■ Extracted data
--

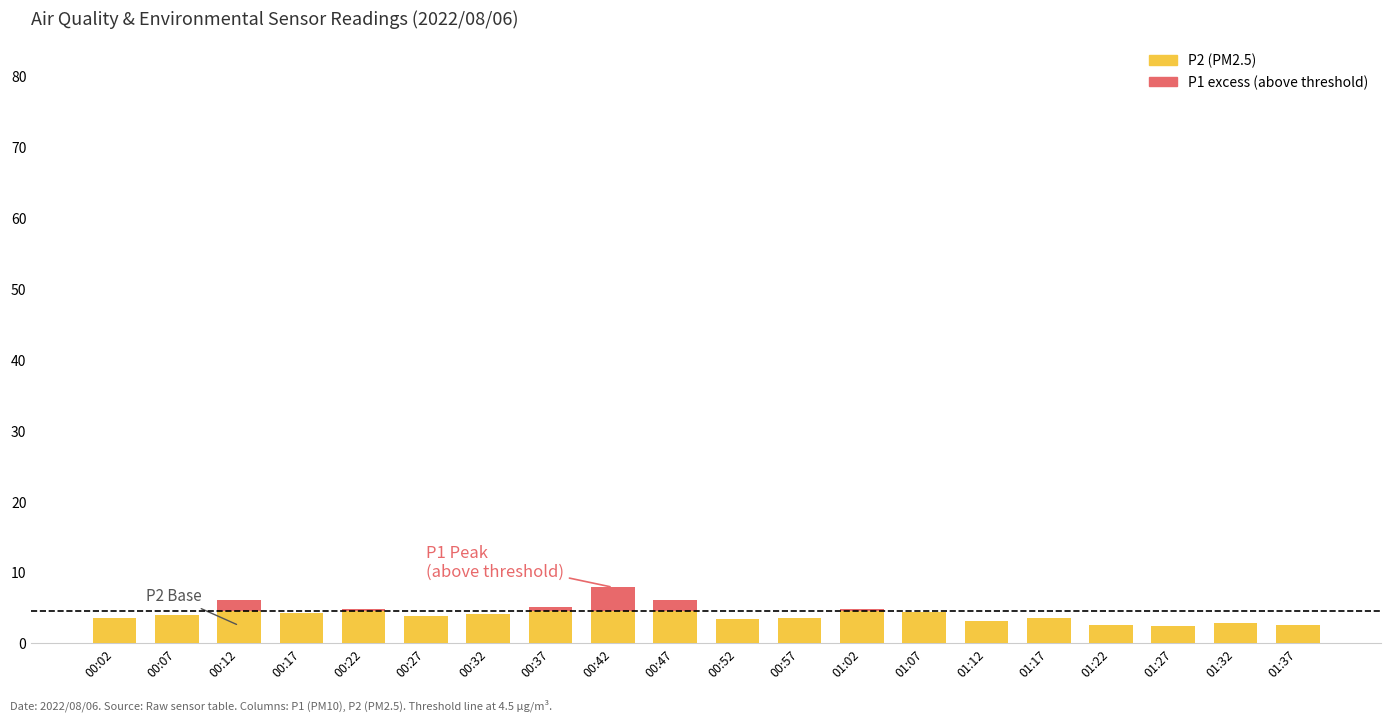

True or false: P1 (above threshold) has a value of 1.1 at 01:22.

False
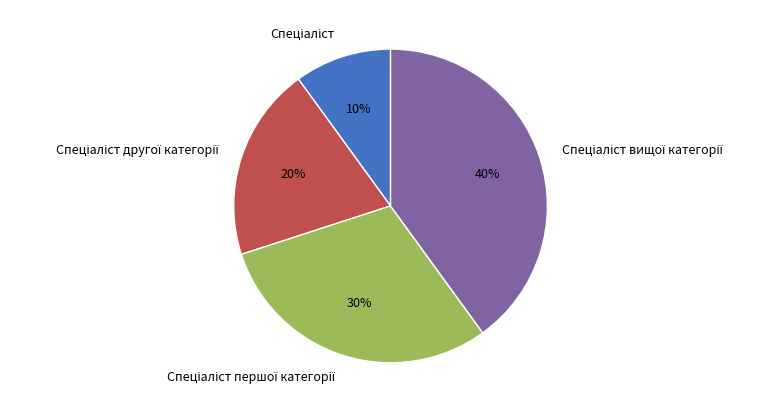

To the nearest percent, what is the average slice percentage?

25%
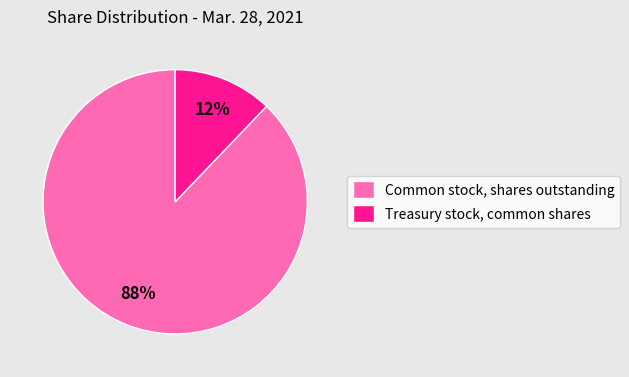

How many slices are in this pie chart?

2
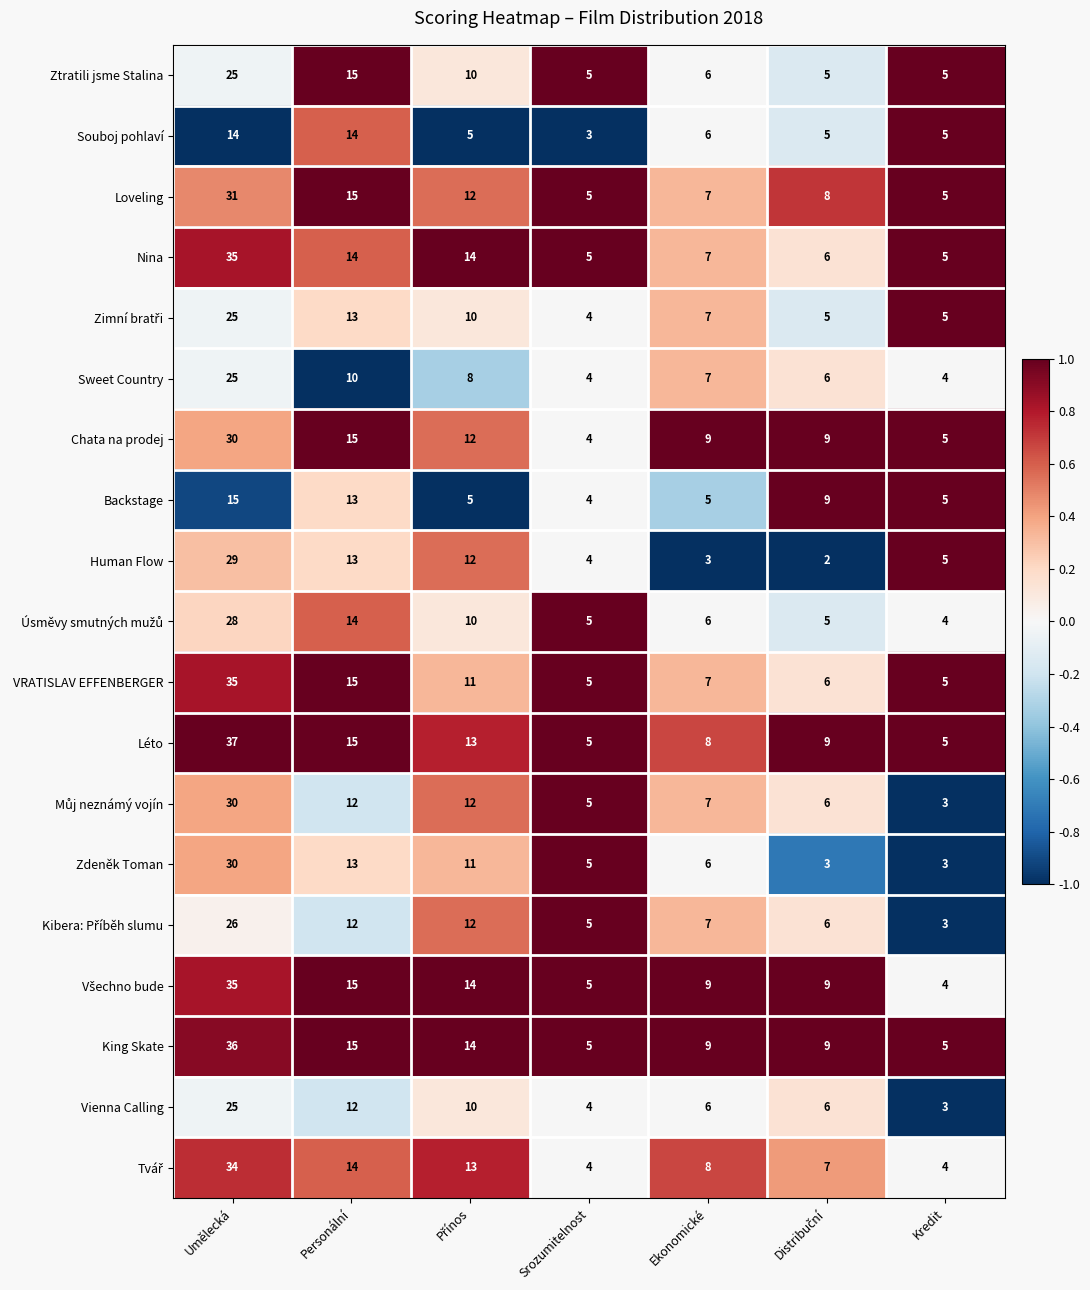

Where is Zdeněk Toman nearest to the value 16?

Personální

--

■ Job
Pull out each line of the listing above that contains the string "nearest", treating uppercase and lowercase letters as distinct.

■ Result
To the nearest percent, what is the average slice percentage?
Where is Zdeněk Toman nearest to the value 16?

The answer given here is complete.